Bobcat Rolls Out New Safety Guidelines As Workers Return
Roughly 500 Workers Returning To Work Overnight And About 1,400 Workers In Total Will Be Back At Their Job Site For Bobcat.
FARGO, N.D. — “The salary employees and the people of West Fargo they’re all still working they are all still collecting paychecks and the bottom line is you don’t make money unless we are making you product,” President Of United Steelworkers Local 560 Will Wilkinson said
After talking with workers worried about the safety conditions at Doosan Bobcat facilities in Gwinner and Wahpeton, the company sent us information about how it will add new safety measures.
Roughly 500 workers returning to work overnight and about 1,400 workers in total will be back at their job site for Bobcat.
Those safety measures include workers being given gloves, masks and some face shields.
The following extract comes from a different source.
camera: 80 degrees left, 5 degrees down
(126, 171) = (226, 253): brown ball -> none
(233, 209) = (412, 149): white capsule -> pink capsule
Changing start up shifts, adding floor markings for distancing, sanitizer station and having an on-site nurse.
Union President Will Wilkinson says he wants to make the company provide enough protection for workers and that no one is being put in any dangerous situation.
“The Smithfield plant is what we are trying to prevent; we are a rural area, and a lot of people come in. There are 14 hundred hourly employees at the plant if they come in there and COVID gets in there it will spread like it did at Smithfield. No one is going to die at work while I’m president, that’s not going to happen,” Wilkinson said
The Smithfield plant in Sioux Falls had more than 700 confirmed cases of Covid-19 and is now shut down.
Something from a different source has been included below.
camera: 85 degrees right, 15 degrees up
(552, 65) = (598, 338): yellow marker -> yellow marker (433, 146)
Bobcat says they felt the two weeks off was enough time for the company to prepare for workers to come back.
“Ensuring that they are following the markings on the floor to make sure we are providing the proper social distancing, you know all those measures are being put in place and so it’s on all of us to make sure we follow those measures,” Corporate Communications For Bobcat Stacey Breuer said.
Breuer says they are constantly keeping an eye on guidelines and following recommendations from the state.
Wilkinson says union leadership will be doing everything in its power to keep employees protected.
“Making money is one thing; it’s a good job for a reason, but there is not enough money there to die; there is just not enough,” Wilkinson said.